"In Fräulein Linek war ein großer Durst nach Ewigkeit und Seligkeit" - so formuliert es im Epilog der Kaplan Johannes Seydel, dem die alte Magd sich auf ihrer Pilgerfahrt nach Rom anvertraut hatte. Die ewige Seligkeit war das Ziel dieser "schlichten, volksfrommen Seele" gewesen, und sie hatte geglaubt, sie könne es sicher erreichen, wenn sie ihrem Neffen zum Theologiestudium verhelfe, ihm alle ihre Ersparnisse hierfür gebe. Siebzig Jahre alt geworden, will sie sich in seiner Pfarre zur Ruhe setzen - da muß sie erfahren, daß er sie betrogen hat, daß er gar kein Geistlicher geworden ist. Die Einsicht, daß Gnade sich nicht erzwingen läßt, fällt ihr, der Einfältigen, schwer. Während der Audienz bei Papst Pius XI. bricht sie ohnmächtig zusammen - man betet für sie. - "Der veruntreute Himmel ist der große Fehlbetrag unserer Zeit", resümiert der Erzähler dieser Geschichte einer Magd nach ihrem Tode im Gespräch mit dem Kaplan.
Das Buch hat drei Teile. Im ersten spielt die Teta Linek nur eine untergeordnete Rolle, das ist eigentlich die Geschichte der Familie bei der sie angestellt war. Im zweiten Teil sucht sie sich Gewissheit zu verschaffen über ihren Neffen, dem sie die Priester-Ausbildung u.a. bezahlt hat, und sie verliert die Hoffnung auf nen schönes Jenseits. Im dritten Teil folgt die Pilgerreise nach Rom, ihre Beichte (die Frage nach der Mitschuld an der Verkommenheit ihres Neffen belastet sie).
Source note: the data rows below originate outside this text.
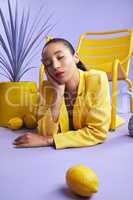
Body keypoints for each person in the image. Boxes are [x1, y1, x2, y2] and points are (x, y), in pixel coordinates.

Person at [13, 38, 111, 149]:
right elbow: (45, 132)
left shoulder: (97, 79)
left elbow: (98, 132)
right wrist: (58, 93)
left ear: (76, 57)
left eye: (60, 57)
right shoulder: (47, 88)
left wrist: (49, 140)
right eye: (48, 63)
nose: (55, 66)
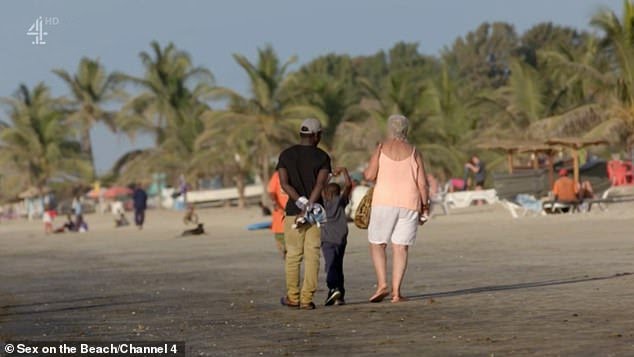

Wenn man an der realen Welt verzweifelt, dann flüchtet man sich bisweilen in die Religion. Die Verzweiflung an der Realität, diese Realität ist Hitler-Deutschland mit seinen Nazi-Horden und Konzentrationslagern und ist dss angeschlossene Österreich und ist der von den Faschisten gewonnene spanische Bürgerkrieg, ist bei Werfel, der im Exil weilt, womöglich tatsächlich gegeben. Jedenfalls wirkt das Buch als Zeichen seiner Zeit, als Flucht aus der Realität, hin zur unsterblichen und unvergänglichen metaphysischen Welt. Deren eindrucksvollste Vertreter auf Erden lassen sich ja auf Seiten der römisch-katholischen Kirche - da wird Mystik noch gelebt. So wird dieses Buch eben zu einem Dokument der Hoffnung; zur Hoffnung auf eine bessere Welt, die nach der finsteren Zeit wieder anbrechen wird und das Mittel, das diese Hoffnung real machen kann, das ist ein tiefer, inniger Glaube und eine, im Roman selbst wie auch in der Realität als einfach und primitiv verschriene, absolute Religiosität. Das hat das Fräulein Linek. Was sich in dieser, ihrer, Lebensgeschichte allerdings, dank des geistlichen Beistandes des Kaplans Seydel, noch ergibt ist ein gewisses christliches Mitleid, allerdings nicht uneigennützig, das das allzu selbstsüchtige Streben nach einem guten Platz im Himmel und einer recht kurzen Zeit im Fegefeuer ablöst.
Was dem Zeitgenossen nach Meinung des "Ichs" (der Schriftsteller Theo, der über das Leben der Teta Linek schreibt) fehlt, ist der Glaube an Ewiges und Unzerstörbares - und weil ers nicht glaubt, deswegen zerstört und mordet er. Auch wenn ich Werfel da nicht zustimmen kann (auch nicht in anderen Dingen z.B. dieser gewissen Glorifizierung der Röm.-Kath.-Kirche), so ist sein Roman doch durchaus herausragend. Sprachlich schön, mit einer authentischen und bewegenden Lebensgeschichte an der man fast verzweifeln möchte. Und beneiden möchte man sie auch, "das soll man auch" sagt mir der Roman, denn der unerschütterliche Glauben Teta Lineks, diese Gottgewissheit, die würde auch heute noch, aber erst Recht zu Zeiten des Faschismus, das Leben so viel einfacher machen.